Seewald et al. [7] reported their experience with endoscopic occlusion of cystic duct for bile leakage with injection of cyanoacrylate glue in 9 patients; two of them had bile leak after cholecystectomy. Other authors have also reported successful endoscopic glue injection for cystic duct leak [6]. Combination of cyanoacrylate glue and angiographic coils has also been deployed via endoscope at ERCP to resolve cystic duct leak after failed operations [8]. Percutaneous trans hepatic deployment of Hydrocoil into the cystic duct stump has been reported as well [9].
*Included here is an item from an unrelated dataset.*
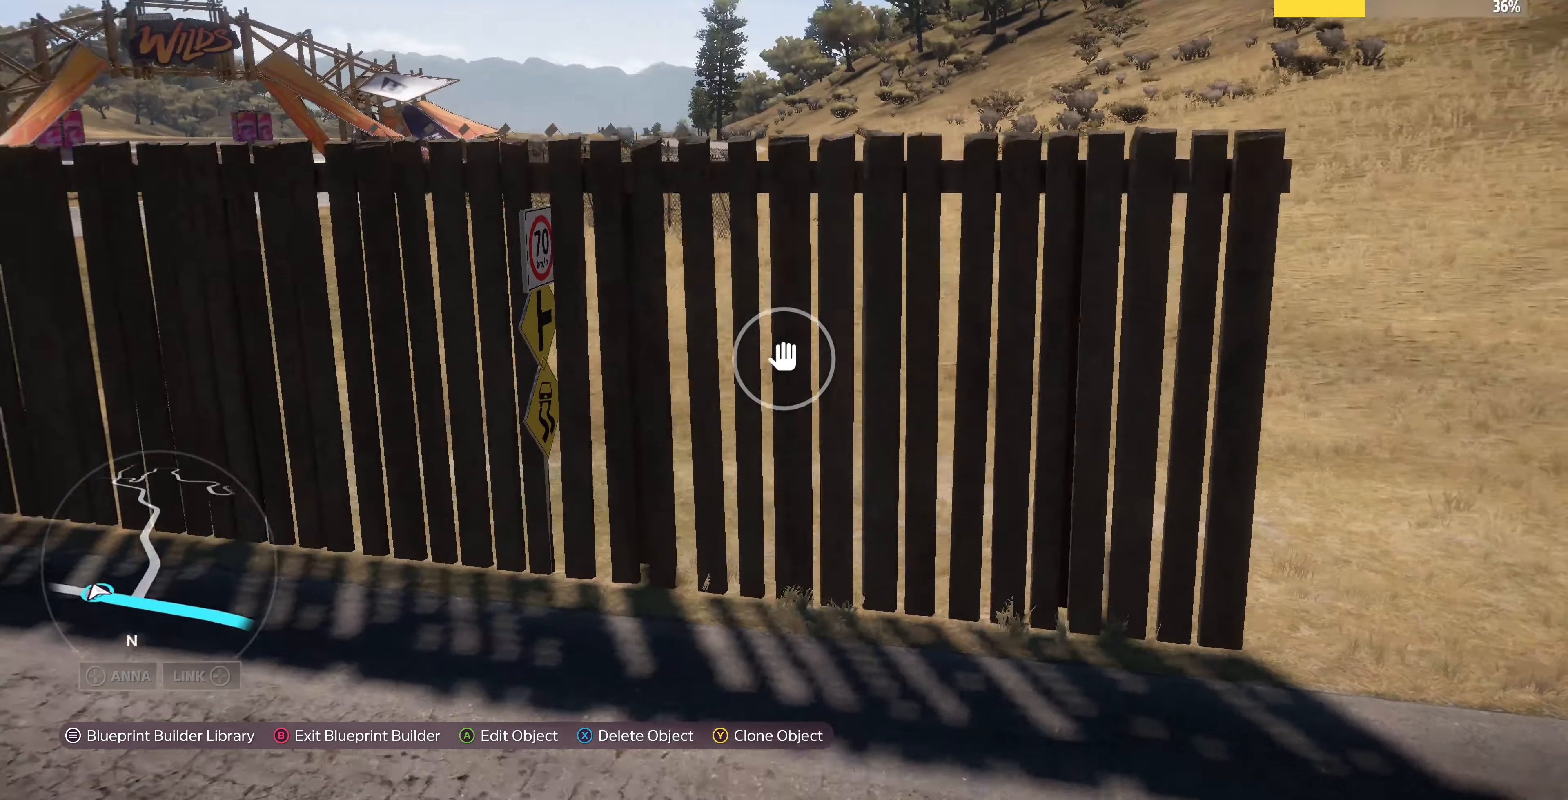
{"buttons": [], "left_stick": "up", "right_stick": "center", "events": [[300, "left_stick", "up"], [434, "right_stick", "center"]]}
In the case presented, we used coiling of cystic duct with success to avoid operation in a patient with significant comorbidities including morbid obesity and COPD with continued smoking. To our knowledge, only another case of trans catheter cystic duct coiling has been reported in the published literature [10].

4. Conclusion

Trans catheter coiling of cystic duct for bile leak from cystic stump is an innovative technique, which can help avoid high-risk reoperation in patients, many of whom have significant comorbidities as in our patient. This technique can only be used in patients who have well-established drain tract.

Conflict of Interests

The authors declare that there is no conflict of interests regarding the publication of this paper.